Intentó retirarse a su habitación, pero no pudo resistir al encanto de aquella muchacha que no iba vestida de blanco como todas las del hospital; antes de que atinara a hacerlo, la chica ya estaba junto a él.
Pero la joven se hallaba tan ensimismada que no advirtió su presencia hasta el último momento. Cuando posó la mirada en Travis, éste observó que estaba preocupada. Sus ojos azules no demostraban curiosidad ni simpatía. Parecía estar muy lejos de allí. El saludo que Travis iba a pronunciar se ahogó en su garganta.
—¿Puedo ayudarla? —se oyó decir a sí mismo.
Ella le miró un instante y en seguida desvió la vista hacia el interior de la habitación. Satisfecha, sin duda, al comprobar que estaba vacía, se alejó de Travis sin pronunciar palabra.
Él la observaba mientras caminaba dirigiéndose al vestíbulo. No se detuvo al pasar frente a la sala de enfermeras, a pesar de que la señora Nelson y la señorita Pease se asomaron a la puerta para mirarla. Cambiaron algunas palabras en voz baja. La joven dobló por el corredor.
La curiosidad insatisfecha de Travis hizo que la siguiera. Al pasar junto a las enfermeras, las saludó apresuradamente.
La muchacha había desaparecido, Travis recorrió, agitado, el pasillo. Aunque miraba adentro de todas las habitaciones, tenía la sensación de que era inútil, pues algo le decía que ella estaba en la habitación 326.
Así era, en efecto.
Entró en la habitación, pero la joven no reparó en su presencia, tan atenta estaba a lo que estaba haciendo. Había abierto su bolso y buscaba algo en su interior. Travis, perplejo, vio que sacaba una aguja hipodérmica y se dirigía hacia la cama del enfermo.
Se asombró al ver que el viejo se daba la vuelta para mirar a la joven. Abrió desmesuradamente los ojos y trató de articular palabras. Sólo consiguió producir un susurro ronco, incomprensible.
La muchacha vaciló un instante. En seguida colocó la mano debajo del brazo del anciano y lo atrajo hacia sí para clavarle la aguja. En ese momento, Travis se lanzó sobre ella. Golpeó la mano que sostenía la jeringa, pero, a pesar de que la chica estaba desprevenida, no consiguió hacérsela caer. La joven se zafó y corrió por la habitación, perseguida por Travis. Éste pudo observar la repugnancia y el odio que mostraban aquellos brillantes ojos azules. Con un rápido giro, consiguió colocarse a espaldas de Travis; empuñaba la jeringa como si fuera una daga.

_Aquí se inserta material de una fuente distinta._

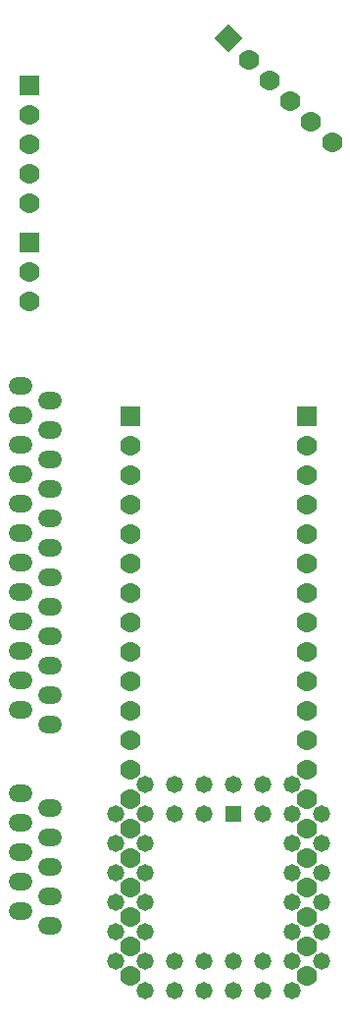
<source format=gbs>
G04*
G04 #@! TF.GenerationSoftware,Altium Limited,Altium Designer,21.0.9 (235)*
G04*
G04 Layer_Color=16711935*
%FSLAX25Y25*%
%MOIN*%
G70*
G04*
G04 #@! TF.SameCoordinates,E6591328-2649-4853-B355-67F2A4BCD0D5*
G04*
G04*
G04 #@! TF.FilePolarity,Negative*
G04*
G01*
G75*
%ADD38R,0.06992X0.06992*%
%ADD39C,0.06992*%
%ADD40P,0.09888X4X360.0*%
%ADD41R,0.05811X0.05811*%
%ADD42C,0.05811*%
%ADD43O,0.08173X0.05811*%
D38*
X20669Y274921D02*
D03*
Y328532D02*
D03*
X55000Y215905D02*
D03*
X115000D02*
D03*
D39*
X20669Y264921D02*
D03*
Y254921D02*
D03*
Y288532D02*
D03*
Y298532D02*
D03*
Y308532D02*
D03*
Y318532D02*
D03*
X123592Y308889D02*
D03*
X116521Y315960D02*
D03*
X109449Y323031D02*
D03*
X102378Y330102D02*
D03*
X95307Y337173D02*
D03*
X55000Y25905D02*
D03*
Y35906D02*
D03*
Y45906D02*
D03*
Y55905D02*
D03*
Y65905D02*
D03*
Y145905D02*
D03*
Y155905D02*
D03*
Y165905D02*
D03*
Y175906D02*
D03*
Y185906D02*
D03*
Y195905D02*
D03*
Y205906D02*
D03*
Y135906D02*
D03*
Y125906D02*
D03*
Y115905D02*
D03*
Y105905D02*
D03*
Y95906D02*
D03*
Y85905D02*
D03*
Y75906D02*
D03*
X115000Y25905D02*
D03*
Y35906D02*
D03*
Y45906D02*
D03*
Y55905D02*
D03*
Y65905D02*
D03*
Y145905D02*
D03*
Y155905D02*
D03*
Y165905D02*
D03*
Y175906D02*
D03*
Y185906D02*
D03*
Y195905D02*
D03*
Y205906D02*
D03*
Y135906D02*
D03*
Y125906D02*
D03*
Y115905D02*
D03*
Y105905D02*
D03*
Y95906D02*
D03*
Y85905D02*
D03*
Y75906D02*
D03*
D40*
X88236Y344244D02*
D03*
D41*
X90000Y80905D02*
D03*
D42*
X80000Y90905D02*
D03*
Y80905D02*
D03*
X70000Y90905D02*
D03*
Y80905D02*
D03*
X60000Y90905D02*
D03*
X50000Y80905D02*
D03*
X60000D02*
D03*
X50000Y70906D02*
D03*
X60000D02*
D03*
X50000Y60905D02*
D03*
X60000D02*
D03*
X50000Y50906D02*
D03*
X60000D02*
D03*
X50000Y40905D02*
D03*
X60000D02*
D03*
X50000Y30906D02*
D03*
X60000Y20906D02*
D03*
Y30906D02*
D03*
X70000Y20906D02*
D03*
Y30906D02*
D03*
X80000Y20906D02*
D03*
Y30906D02*
D03*
X90000Y20906D02*
D03*
Y30906D02*
D03*
X100000Y20906D02*
D03*
Y30906D02*
D03*
X110000Y20906D02*
D03*
X120000Y30906D02*
D03*
X110000D02*
D03*
X120000Y40905D02*
D03*
X110000D02*
D03*
X120000Y50906D02*
D03*
X110000D02*
D03*
X120000Y60905D02*
D03*
X110000D02*
D03*
X120000Y70906D02*
D03*
X110000D02*
D03*
X120000Y80905D02*
D03*
X110000Y90905D02*
D03*
Y80905D02*
D03*
X100000Y90905D02*
D03*
Y80905D02*
D03*
X90000Y90905D02*
D03*
D43*
X17638Y87992D02*
D03*
X27638Y72992D02*
D03*
X17638Y67992D02*
D03*
X27638Y62992D02*
D03*
X17638Y57992D02*
D03*
X27638Y52992D02*
D03*
X17638Y47992D02*
D03*
X27638Y42992D02*
D03*
Y82992D02*
D03*
X17638Y77992D02*
D03*
Y226220D02*
D03*
X27638Y211221D02*
D03*
X17638Y206221D02*
D03*
X27638Y201220D02*
D03*
X17638Y196221D02*
D03*
X27638Y191220D02*
D03*
X17638Y186221D02*
D03*
X27638Y181220D02*
D03*
Y221220D02*
D03*
X17638Y216220D02*
D03*
X27638Y171221D02*
D03*
X17638Y166220D02*
D03*
X27638Y161221D02*
D03*
X17638Y176221D02*
D03*
Y156220D02*
D03*
X27638Y141220D02*
D03*
X17638Y136221D02*
D03*
X27638Y131220D02*
D03*
X17638Y126221D02*
D03*
X27638Y121221D02*
D03*
X17638Y116220D02*
D03*
X27638Y111221D02*
D03*
Y151221D02*
D03*
X17638Y146221D02*
D03*
M02*

</source>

Travis la atajó con el antebrazo; se apoderó de su mano y sólo la soltó un momento después, cuando ella hundió sus dientes en la muñeca del joven. Entonces Travis, con un brusco manotazo, le hizo soltar la jeringa, que después de describir un arco en el aire se estrelló contra el suelo.
El dolor producido por el mordisco y los bruscos movimientos de la joven le exasperaron. La tomó con fuerza del brazo y decidió mantenerla en esa posición hasta que dejara de patear y arañar, y se tranquilizara. De pronto, un golpe punzante dirigido con el fino tacón del zapato al filo de la tibia, le hizo exhalar un grito de dolor. Ella sólo necesitaba que Travis aflojara un instante sus músculos. Entonces se desprendió de la presa y casi cayó al suelo al precipitarse fuera de la habitación.

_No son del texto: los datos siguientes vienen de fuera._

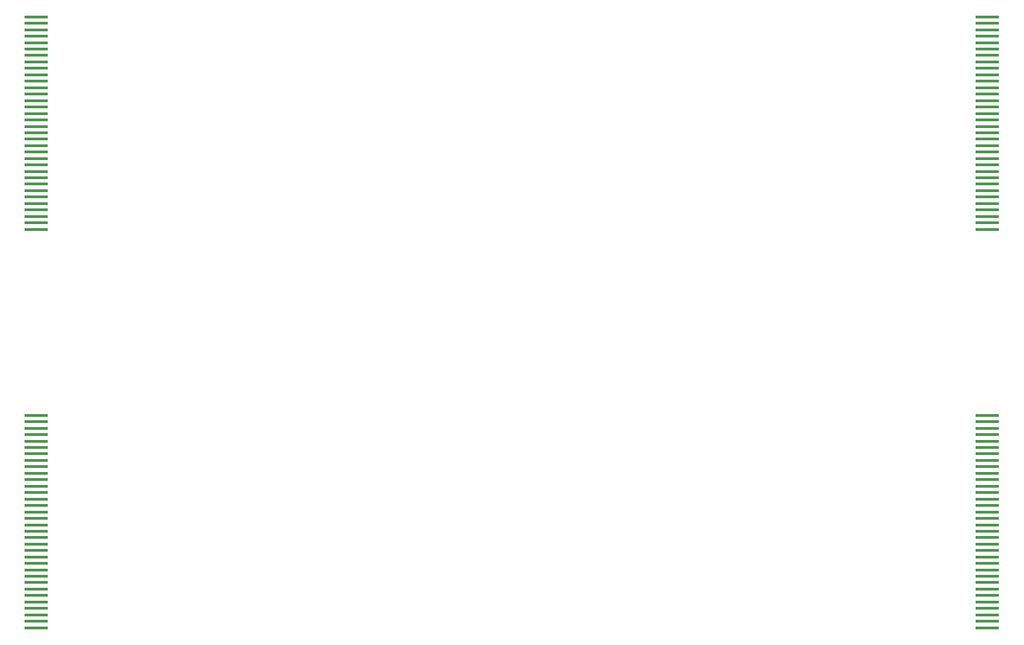
<source format=gtp>
%FSLAX23Y23*%
%MOIN*%
G70*
G01*
G75*
G04 Layer_Color=8421504*
%ADD10R,0.118X0.018*%
%ADD11C,0.010*%
%ADD12C,0.050*%
%ADD13R,0.050X0.050*%
%ADD14C,0.090*%
%ADD15C,0.024*%
%ADD16R,0.118X0.018*%
%ADD17C,0.008*%
D10*
X8005Y9780D02*
D03*
Y9748D02*
D03*
Y9717D02*
D03*
Y9685D02*
D03*
Y9654D02*
D03*
Y9622D02*
D03*
Y9591D02*
D03*
Y9559D02*
D03*
Y9528D02*
D03*
Y9496D02*
D03*
Y9465D02*
D03*
Y9433D02*
D03*
Y9402D02*
D03*
Y9370D02*
D03*
Y9339D02*
D03*
Y9307D02*
D03*
Y9276D02*
D03*
Y9244D02*
D03*
Y9213D02*
D03*
Y9181D02*
D03*
Y9150D02*
D03*
Y9118D02*
D03*
Y9087D02*
D03*
Y9055D02*
D03*
Y9024D02*
D03*
Y8992D02*
D03*
Y8961D02*
D03*
Y8929D02*
D03*
Y8898D02*
D03*
Y8866D02*
D03*
Y8835D02*
D03*
Y8803D02*
D03*
Y8772D02*
D03*
Y8740D02*
D03*
X12655Y9780D02*
D03*
Y9748D02*
D03*
Y9717D02*
D03*
Y9685D02*
D03*
Y9654D02*
D03*
Y9622D02*
D03*
Y9591D02*
D03*
Y9559D02*
D03*
Y9528D02*
D03*
Y9496D02*
D03*
Y9465D02*
D03*
Y9433D02*
D03*
Y9402D02*
D03*
Y9370D02*
D03*
Y9339D02*
D03*
Y9307D02*
D03*
Y9276D02*
D03*
Y9244D02*
D03*
Y9213D02*
D03*
Y9181D02*
D03*
Y9150D02*
D03*
Y9118D02*
D03*
Y9087D02*
D03*
Y9055D02*
D03*
Y9024D02*
D03*
Y8992D02*
D03*
Y8961D02*
D03*
Y8929D02*
D03*
Y8898D02*
D03*
Y8866D02*
D03*
Y8835D02*
D03*
Y8803D02*
D03*
Y8772D02*
D03*
Y8740D02*
D03*
X8005Y11730D02*
D03*
Y11698D02*
D03*
Y11667D02*
D03*
Y11635D02*
D03*
Y11604D02*
D03*
Y11572D02*
D03*
Y11541D02*
D03*
Y11509D02*
D03*
Y11478D02*
D03*
Y11446D02*
D03*
Y11415D02*
D03*
Y11383D02*
D03*
Y11352D02*
D03*
Y11320D02*
D03*
Y11289D02*
D03*
Y11257D02*
D03*
Y11226D02*
D03*
Y11194D02*
D03*
Y11163D02*
D03*
Y11131D02*
D03*
Y11100D02*
D03*
Y11068D02*
D03*
Y11037D02*
D03*
Y11005D02*
D03*
Y10974D02*
D03*
Y10942D02*
D03*
Y10911D02*
D03*
Y10879D02*
D03*
Y10848D02*
D03*
Y10816D02*
D03*
Y10785D02*
D03*
Y10753D02*
D03*
Y10722D02*
D03*
Y10690D02*
D03*
X12655Y11730D02*
D03*
Y11698D02*
D03*
Y11667D02*
D03*
Y11635D02*
D03*
Y11604D02*
D03*
Y11572D02*
D03*
Y11541D02*
D03*
Y11509D02*
D03*
Y11478D02*
D03*
Y11446D02*
D03*
Y11415D02*
D03*
Y11383D02*
D03*
Y11352D02*
D03*
Y11320D02*
D03*
Y11289D02*
D03*
Y11257D02*
D03*
Y11226D02*
D03*
Y11194D02*
D03*
Y11163D02*
D03*
Y11131D02*
D03*
Y11100D02*
D03*
Y11068D02*
D03*
Y11037D02*
D03*
Y11005D02*
D03*
Y10974D02*
D03*
Y10942D02*
D03*
Y10911D02*
D03*
Y10879D02*
D03*
Y10848D02*
D03*
Y10816D02*
D03*
Y10785D02*
D03*
Y10753D02*
D03*
Y10722D02*
D03*
Y10690D02*
D03*
M02*

</source>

Travis sentía tal dolor en la pierna que apenas podía mantenerse de pie. Se acercó, renqueando, hasta la puerta, en el momento en que las dos enfermeras se acercaban corriendo.
—Esa muchacha… —comenzó a decir, tratando de deshacerse de las enfermeras.
—¡Señor Travis!
La señorita Pease le tomó del brazo y le impidió el paso con su cuerpo.
—Debería estar en su habitación. ¿Qué hace aquí, por amor de Dios?
—¡Por favor! ¡Déjenme apresar a esa muchacha! —gritaba, tratando de zafarse de los brazos de la enfermera y abrirse paso.
Corrió hasta la esquina del pasillo, pero ya la joven había desaparecido por el otro corredor. Siempre renqueando, se precipitó hacia la escalera; no se oía ruido de pasos. Volvió tan rápido como pudo a su habitación y, a través de la ventana vio que la joven corría apresuradamente en dirección a su automóvil. Ya no tenía esperanzas de alcanzarla.